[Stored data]
↓↓↓
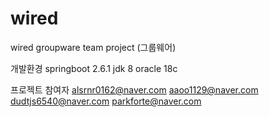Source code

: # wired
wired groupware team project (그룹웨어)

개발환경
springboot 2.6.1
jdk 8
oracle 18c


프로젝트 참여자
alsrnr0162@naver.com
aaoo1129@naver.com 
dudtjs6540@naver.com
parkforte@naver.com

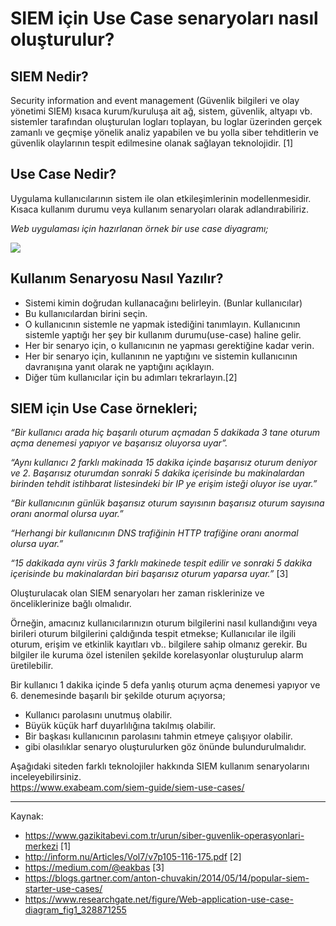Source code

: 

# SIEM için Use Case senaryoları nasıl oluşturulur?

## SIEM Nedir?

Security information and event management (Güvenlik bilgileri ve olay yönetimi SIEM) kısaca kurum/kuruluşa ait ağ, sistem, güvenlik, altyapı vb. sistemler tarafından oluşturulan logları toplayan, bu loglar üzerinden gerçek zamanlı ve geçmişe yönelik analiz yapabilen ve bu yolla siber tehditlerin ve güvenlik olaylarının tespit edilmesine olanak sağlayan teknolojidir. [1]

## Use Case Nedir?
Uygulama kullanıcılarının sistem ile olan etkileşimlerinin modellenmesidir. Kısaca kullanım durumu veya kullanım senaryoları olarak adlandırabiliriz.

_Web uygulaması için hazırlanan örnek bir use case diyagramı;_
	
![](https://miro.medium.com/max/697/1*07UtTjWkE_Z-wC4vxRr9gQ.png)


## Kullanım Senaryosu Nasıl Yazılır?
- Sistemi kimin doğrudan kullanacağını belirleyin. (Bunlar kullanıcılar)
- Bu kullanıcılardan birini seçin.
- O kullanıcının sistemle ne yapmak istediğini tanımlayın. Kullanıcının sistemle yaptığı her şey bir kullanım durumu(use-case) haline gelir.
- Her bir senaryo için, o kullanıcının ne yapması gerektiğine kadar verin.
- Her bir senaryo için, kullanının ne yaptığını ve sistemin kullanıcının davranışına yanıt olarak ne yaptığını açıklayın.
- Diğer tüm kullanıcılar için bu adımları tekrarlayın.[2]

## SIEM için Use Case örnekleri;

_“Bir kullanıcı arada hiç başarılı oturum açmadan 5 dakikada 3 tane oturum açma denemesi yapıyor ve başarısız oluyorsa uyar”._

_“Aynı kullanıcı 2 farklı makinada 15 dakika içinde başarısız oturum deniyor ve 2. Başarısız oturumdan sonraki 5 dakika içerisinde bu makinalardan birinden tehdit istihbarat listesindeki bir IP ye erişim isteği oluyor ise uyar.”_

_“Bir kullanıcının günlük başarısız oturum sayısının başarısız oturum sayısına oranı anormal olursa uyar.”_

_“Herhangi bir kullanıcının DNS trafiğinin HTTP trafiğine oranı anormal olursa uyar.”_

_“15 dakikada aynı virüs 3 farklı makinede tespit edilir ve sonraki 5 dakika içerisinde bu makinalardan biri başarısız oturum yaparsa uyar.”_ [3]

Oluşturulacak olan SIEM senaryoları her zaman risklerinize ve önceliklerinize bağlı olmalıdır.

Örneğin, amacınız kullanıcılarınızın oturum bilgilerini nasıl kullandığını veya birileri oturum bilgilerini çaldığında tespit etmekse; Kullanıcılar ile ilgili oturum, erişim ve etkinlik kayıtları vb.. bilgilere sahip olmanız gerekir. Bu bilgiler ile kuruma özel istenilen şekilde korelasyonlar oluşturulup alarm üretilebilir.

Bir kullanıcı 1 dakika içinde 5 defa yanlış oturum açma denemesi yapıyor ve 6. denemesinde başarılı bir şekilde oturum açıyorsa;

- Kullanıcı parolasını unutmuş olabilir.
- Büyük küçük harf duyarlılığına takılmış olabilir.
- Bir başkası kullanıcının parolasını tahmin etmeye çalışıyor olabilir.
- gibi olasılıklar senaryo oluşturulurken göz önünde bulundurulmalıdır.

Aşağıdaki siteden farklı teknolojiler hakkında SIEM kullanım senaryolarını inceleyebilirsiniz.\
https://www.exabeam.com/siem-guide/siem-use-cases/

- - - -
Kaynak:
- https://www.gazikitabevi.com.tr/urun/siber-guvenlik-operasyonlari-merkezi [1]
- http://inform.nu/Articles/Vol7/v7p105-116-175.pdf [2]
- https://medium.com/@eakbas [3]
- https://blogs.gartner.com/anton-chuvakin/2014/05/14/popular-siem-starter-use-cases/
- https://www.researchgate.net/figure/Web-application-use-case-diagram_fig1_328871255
↑↑↑
--- EXERCISE AIM ---
Your answer should consist solely of the lines above from the line with "- Her bir senaryo için, o" to the line with "- Diğer tüm", both included, reproduced exactly.

--- RESULT FOR THIS EXERCISE ---
- Her bir senaryo için, o kullanıcının ne yapması gerektiğine kadar verin.
- Her bir senaryo için, kullanının ne yaptığını ve sistemin kullanıcının davranışına yanıt olarak ne yaptığını açıklayın.
- Diğer tüm kullanıcılar için bu adımları tekrarlayın.[2]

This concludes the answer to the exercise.